” Uğur böceği, Coccinellidae familyasını oluşturan çok yaygın görülen böcek türlerinin ortak adı.
Tarım zararlısı olan Epilachninae alt familyası hariç, hepsi yararlı böceklerdir. Larvaları ve erginleri yaprak bitlerini ve koşnilleri büyük sayıda yediklerinden biyolojik mücadelede kullanılır. Birkaç türü larva iken yaprak biti, ergin iken öncelikle mantar yerler.”
———————————–
Bir çiftçi açısından diğer tarla zararlılarını yediği için şans getirebilir ancak herkesin algısında uğur böceği olarak kendisine yer bulur, bizlere şans getirir.
Bir güvercinin – şanlı dışkısının- isabeti ile sevinirken koşup piyango bileti alıveririz.
Duvara şans getirsin diye astığımız at nalı belki de o atın ağır bir yükün altında ezilerek geçirdiği yaşamından arda kalandır.
———————————–
İşin özü beklentidir.
Bizim ona yüklediğimiz pozitif anlamla bir umudun tetikleyicisini oluşturmak, evrensel bir mesajın habercisi kılmaktır.
Yaratıcıdan ona güldüğünü, ona tebessüm ettiğini hissedeceği küçük bir donuşa ihtiyaç duyar insan.
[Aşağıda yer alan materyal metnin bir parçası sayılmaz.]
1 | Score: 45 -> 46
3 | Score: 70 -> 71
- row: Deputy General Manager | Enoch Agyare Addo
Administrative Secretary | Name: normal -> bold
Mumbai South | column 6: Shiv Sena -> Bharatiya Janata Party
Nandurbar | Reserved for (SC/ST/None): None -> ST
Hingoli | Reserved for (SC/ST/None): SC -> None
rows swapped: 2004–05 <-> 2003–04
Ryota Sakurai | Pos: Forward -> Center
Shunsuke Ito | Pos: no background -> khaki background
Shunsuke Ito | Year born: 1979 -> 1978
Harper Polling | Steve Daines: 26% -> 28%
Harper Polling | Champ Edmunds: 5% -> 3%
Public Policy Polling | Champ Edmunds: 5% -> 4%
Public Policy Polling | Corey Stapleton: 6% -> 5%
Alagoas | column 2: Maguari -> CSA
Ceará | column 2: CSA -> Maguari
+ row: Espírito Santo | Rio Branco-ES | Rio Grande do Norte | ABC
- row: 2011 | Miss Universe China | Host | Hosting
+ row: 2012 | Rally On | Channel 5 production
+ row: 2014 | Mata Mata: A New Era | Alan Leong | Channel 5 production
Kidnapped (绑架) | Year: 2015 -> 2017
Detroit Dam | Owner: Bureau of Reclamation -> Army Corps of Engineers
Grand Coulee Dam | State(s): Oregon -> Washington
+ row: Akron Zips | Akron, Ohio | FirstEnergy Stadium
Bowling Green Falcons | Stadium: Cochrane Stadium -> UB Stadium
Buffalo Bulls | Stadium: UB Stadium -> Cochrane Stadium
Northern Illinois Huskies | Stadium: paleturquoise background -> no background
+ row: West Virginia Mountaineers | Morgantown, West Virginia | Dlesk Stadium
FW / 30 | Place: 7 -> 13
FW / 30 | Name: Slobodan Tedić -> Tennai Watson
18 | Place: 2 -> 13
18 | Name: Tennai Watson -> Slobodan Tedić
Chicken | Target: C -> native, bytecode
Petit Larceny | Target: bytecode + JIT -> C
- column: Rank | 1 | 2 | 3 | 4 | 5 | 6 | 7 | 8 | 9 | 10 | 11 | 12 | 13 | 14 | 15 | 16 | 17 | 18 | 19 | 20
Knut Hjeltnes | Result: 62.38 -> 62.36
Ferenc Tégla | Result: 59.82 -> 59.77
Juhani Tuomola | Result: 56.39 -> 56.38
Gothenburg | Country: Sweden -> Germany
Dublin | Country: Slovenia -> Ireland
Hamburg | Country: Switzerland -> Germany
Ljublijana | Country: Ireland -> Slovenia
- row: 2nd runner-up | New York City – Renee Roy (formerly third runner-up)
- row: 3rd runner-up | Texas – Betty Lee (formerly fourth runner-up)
Bu bir kuşun pisliğinde bile aransa, insana yılbaşı çekilişinde tam ikramiye kazanmışçasına büyük mutluluk verecektir bu dokunuş.
Umuda ve şanslı dokunuşa ihtiyaç duyan insan, yaratanın onu gördüğünü böylesi rastlantılarla hissetmek ister. Umudun, küçük şirin bir böceğin dokunuşuyla gelmiş olması da kötü bir şey değildir aslında. Mercimek kadar bir canlı dünyalar kadar bir neşeye vesile olur habersizce.
Umut yeşermeli ve beslenmelidir. İnsanlığın geleceği için, gelecek nesillerin daha iyi bir hayat sürebilmesi için umut yeşermeli ve yayılmalıdır.
Belki de daha fazla uğur böceği uçmalı, daha fazla güvercin salınmalı, at nallarının sayısı da yaşayan atlardan fazla olmalıdır.